The warning came after the first cases of the disease this summer were confirmed by DEFRA in imported rams on farms near Lewes, East Sussex, and Hemel Hempstead, Hertfordshire.
The infected rams, from the same premises within a bluetongue restricted zone in central France, were discovered after post-import testing carried out by DEFRA on all bluetongue susceptible animals arriving from Europe.
Both imported sheep are Southdown rams from Isabelle Thomas’s flock at Le Châtelet, in the Massif Central, Farmers Weekly can reveal.
The rams were imported by pedigree breeders for use in their own flocks vaccinated earlier this summer.
The buyers of the infected sheep discovered at East Sussex were Wakeham-Dawson and Harmer, who run the Ridings flock at Offham.
The second sheep was purchased by Daniel Bunting, for his Golden Valley flock in Hertfordshire.
Bluetongue tests were carried out before the animals left France.
Deputy chief veterinary officer, Alick Simmons, said: “These cases emphasise the need for farmers to be aware of the risks of importing animals from within restricted zones.”

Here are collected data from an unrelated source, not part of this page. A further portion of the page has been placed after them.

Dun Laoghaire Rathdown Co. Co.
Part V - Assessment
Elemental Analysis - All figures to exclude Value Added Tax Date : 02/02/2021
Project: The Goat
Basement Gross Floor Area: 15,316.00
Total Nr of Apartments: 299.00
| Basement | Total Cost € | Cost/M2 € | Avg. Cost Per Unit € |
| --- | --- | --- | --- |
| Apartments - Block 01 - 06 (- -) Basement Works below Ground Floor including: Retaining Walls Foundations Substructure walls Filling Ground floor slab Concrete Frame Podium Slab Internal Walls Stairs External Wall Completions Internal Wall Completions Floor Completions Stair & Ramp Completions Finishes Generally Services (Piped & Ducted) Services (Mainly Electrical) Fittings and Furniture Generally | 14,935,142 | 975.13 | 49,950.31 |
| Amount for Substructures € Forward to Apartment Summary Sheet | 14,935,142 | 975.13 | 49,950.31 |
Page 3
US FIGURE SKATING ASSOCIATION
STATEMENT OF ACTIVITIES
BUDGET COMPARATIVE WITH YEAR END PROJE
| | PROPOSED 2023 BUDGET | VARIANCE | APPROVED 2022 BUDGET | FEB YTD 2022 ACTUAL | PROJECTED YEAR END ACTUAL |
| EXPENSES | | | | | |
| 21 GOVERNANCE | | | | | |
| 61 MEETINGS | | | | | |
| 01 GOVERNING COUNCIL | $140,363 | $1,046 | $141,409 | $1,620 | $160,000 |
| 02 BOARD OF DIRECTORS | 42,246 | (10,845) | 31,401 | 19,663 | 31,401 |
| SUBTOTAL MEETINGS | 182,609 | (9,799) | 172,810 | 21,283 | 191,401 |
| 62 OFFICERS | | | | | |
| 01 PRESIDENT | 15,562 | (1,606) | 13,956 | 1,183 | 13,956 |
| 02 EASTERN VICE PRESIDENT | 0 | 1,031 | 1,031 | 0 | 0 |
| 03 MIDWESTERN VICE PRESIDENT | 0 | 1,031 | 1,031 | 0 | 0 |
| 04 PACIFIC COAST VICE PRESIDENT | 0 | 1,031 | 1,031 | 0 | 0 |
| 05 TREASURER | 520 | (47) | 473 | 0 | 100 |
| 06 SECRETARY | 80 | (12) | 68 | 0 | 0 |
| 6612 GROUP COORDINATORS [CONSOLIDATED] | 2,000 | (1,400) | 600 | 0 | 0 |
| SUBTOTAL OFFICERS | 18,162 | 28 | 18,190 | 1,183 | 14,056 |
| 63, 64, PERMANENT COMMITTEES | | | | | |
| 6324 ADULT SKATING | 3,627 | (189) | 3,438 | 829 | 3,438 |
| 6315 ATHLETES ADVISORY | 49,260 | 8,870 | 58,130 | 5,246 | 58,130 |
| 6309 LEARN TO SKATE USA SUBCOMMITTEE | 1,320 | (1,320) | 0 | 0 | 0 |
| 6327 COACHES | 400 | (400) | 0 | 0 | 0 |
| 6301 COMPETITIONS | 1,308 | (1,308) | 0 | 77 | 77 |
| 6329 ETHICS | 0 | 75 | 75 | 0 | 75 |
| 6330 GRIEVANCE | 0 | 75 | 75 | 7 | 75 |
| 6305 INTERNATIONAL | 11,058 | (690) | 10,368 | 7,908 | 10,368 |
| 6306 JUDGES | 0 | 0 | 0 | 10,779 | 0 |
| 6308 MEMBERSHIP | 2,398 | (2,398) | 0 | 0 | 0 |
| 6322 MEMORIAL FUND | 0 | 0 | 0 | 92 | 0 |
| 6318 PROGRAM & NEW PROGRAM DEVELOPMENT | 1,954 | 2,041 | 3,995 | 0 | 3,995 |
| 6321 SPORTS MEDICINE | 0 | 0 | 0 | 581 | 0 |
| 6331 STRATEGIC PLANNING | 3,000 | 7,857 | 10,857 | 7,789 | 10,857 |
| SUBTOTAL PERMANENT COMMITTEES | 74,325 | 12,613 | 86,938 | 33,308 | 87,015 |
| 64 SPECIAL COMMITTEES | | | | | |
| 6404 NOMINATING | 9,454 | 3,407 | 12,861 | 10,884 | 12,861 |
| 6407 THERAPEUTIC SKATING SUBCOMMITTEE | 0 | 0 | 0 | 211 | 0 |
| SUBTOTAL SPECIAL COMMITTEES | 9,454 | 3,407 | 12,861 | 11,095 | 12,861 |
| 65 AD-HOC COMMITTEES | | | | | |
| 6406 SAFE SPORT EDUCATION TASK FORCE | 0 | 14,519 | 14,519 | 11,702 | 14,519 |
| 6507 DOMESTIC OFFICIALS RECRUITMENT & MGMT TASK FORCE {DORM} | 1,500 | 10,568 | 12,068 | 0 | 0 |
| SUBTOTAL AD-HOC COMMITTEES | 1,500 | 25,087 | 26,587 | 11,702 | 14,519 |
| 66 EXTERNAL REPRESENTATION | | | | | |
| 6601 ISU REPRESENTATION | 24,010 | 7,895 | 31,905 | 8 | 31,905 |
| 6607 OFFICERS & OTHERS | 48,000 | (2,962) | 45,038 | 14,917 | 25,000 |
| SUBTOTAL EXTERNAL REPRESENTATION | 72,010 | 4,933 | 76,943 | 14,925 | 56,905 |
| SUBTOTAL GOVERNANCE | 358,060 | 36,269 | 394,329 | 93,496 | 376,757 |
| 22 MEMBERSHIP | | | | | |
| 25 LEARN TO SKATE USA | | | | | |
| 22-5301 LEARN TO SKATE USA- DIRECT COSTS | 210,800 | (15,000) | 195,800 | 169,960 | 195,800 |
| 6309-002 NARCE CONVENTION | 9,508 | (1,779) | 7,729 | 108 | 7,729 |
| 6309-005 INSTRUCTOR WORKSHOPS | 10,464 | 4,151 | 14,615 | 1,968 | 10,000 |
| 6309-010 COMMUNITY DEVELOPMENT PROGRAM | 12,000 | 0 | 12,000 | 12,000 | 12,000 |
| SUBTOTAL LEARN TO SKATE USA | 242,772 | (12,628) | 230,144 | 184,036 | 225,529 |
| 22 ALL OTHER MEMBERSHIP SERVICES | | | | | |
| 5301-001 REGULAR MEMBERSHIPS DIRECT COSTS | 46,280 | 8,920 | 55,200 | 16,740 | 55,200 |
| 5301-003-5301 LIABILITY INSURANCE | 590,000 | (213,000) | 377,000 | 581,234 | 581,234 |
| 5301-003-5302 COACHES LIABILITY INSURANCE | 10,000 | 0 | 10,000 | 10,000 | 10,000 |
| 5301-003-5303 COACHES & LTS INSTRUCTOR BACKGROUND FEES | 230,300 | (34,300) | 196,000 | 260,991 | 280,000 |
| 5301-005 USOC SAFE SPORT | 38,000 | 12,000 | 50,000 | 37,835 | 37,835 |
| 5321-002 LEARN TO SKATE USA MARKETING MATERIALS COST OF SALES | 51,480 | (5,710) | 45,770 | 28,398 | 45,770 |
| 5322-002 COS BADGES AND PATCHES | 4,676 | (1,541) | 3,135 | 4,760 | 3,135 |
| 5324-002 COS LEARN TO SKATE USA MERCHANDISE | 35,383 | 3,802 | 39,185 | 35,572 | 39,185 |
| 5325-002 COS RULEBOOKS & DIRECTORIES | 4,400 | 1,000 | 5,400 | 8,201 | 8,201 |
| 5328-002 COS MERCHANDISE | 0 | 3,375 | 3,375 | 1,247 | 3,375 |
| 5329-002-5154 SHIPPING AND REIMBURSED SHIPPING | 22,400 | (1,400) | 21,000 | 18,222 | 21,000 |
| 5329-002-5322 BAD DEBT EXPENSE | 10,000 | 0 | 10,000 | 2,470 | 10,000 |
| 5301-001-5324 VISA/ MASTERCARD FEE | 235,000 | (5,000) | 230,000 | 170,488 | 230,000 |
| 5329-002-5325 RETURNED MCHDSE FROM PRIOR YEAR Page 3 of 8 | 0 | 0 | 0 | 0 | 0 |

Justin Harmer, spokesman for the partnership which owns the Ridings flock, said he believed the ram had been vaccinated in July.
Although the tup was likely to be infertile this season, it would be retained to see if its fertility improved.
Peter Morris, chief executive of the National Sheep Association, said the two cases highlighted the risk of importing livestock. “While this is a perfectly legitimate movement of stock it is a worrying development,” he said.
The animals could have infected local midges which could in turn infect domestic livestock. “Anyone in the protection zone without vaccinated stock should be extremely nervous now of any risk of infection and ensure livestock are vaccinated.”